[Exercise]: Write only the number of lines in the entries that hold the string "Lường".

Modification records
* * * *
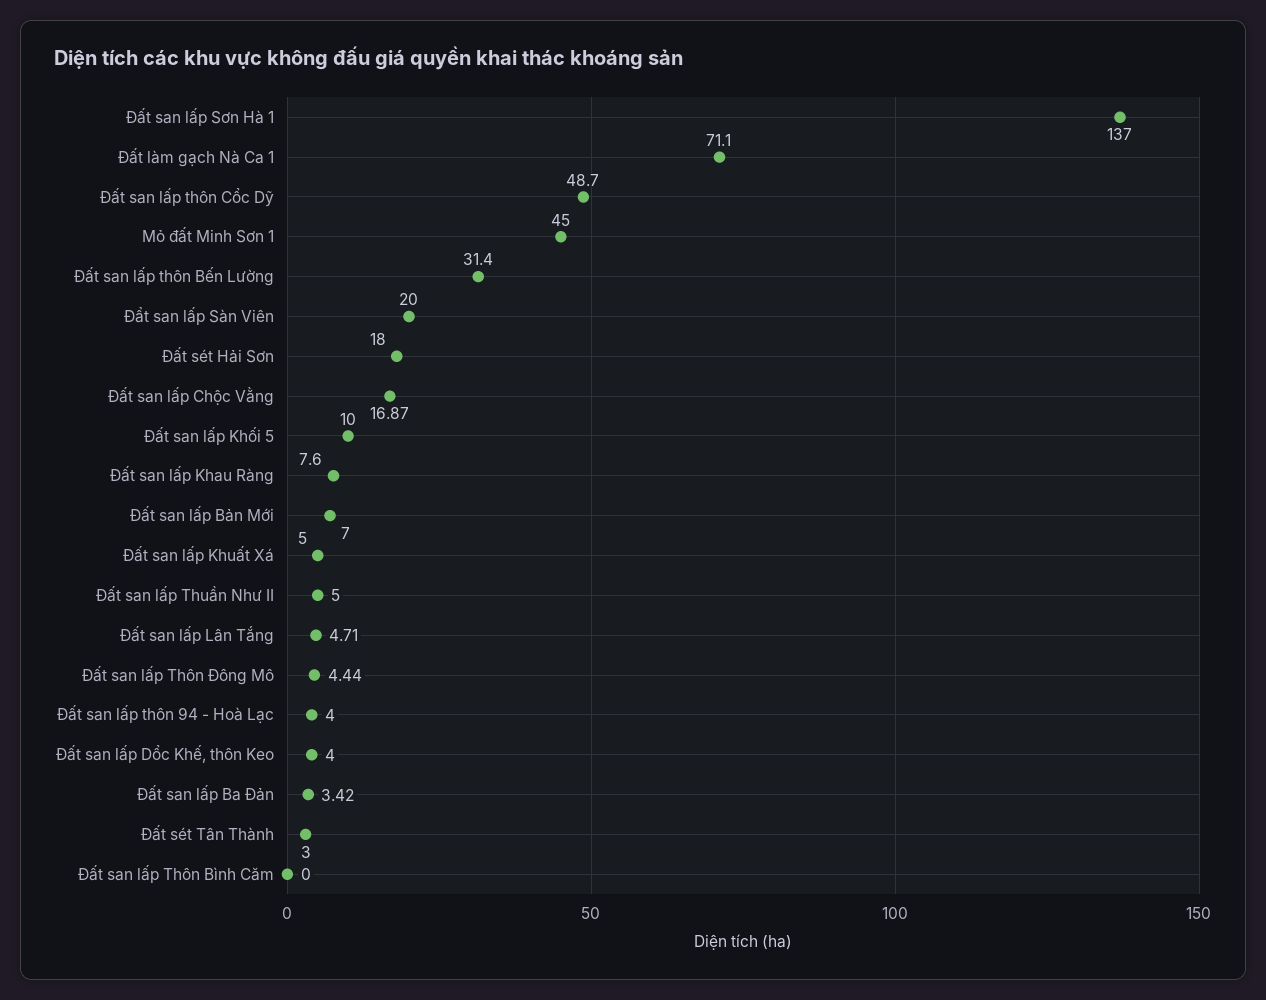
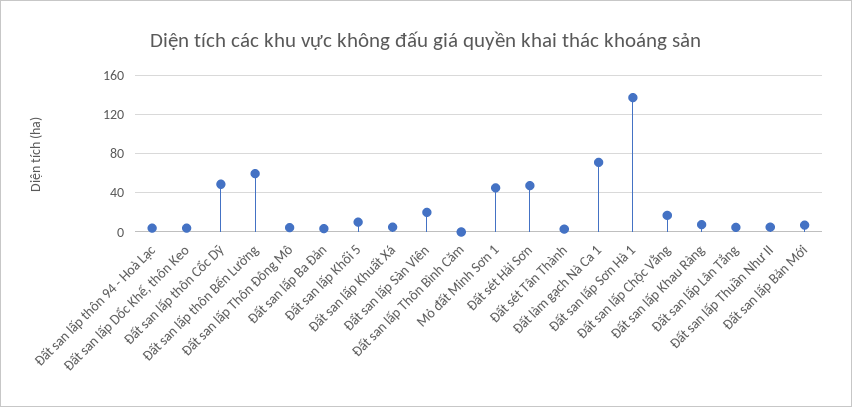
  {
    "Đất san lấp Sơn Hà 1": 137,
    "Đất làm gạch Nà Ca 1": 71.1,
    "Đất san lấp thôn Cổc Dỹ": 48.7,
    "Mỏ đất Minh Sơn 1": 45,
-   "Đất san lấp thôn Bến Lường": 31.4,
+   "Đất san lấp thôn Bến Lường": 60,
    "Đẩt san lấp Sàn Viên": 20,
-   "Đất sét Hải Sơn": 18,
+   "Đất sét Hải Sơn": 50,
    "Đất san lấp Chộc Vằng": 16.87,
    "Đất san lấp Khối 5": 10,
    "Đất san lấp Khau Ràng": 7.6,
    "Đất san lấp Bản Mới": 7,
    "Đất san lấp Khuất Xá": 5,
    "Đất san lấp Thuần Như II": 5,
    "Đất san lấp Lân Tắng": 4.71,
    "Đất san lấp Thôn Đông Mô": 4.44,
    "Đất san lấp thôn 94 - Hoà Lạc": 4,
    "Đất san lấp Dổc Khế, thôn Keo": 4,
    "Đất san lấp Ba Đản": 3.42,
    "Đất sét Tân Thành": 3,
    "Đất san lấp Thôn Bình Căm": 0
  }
* * * *
[Answer space]: 2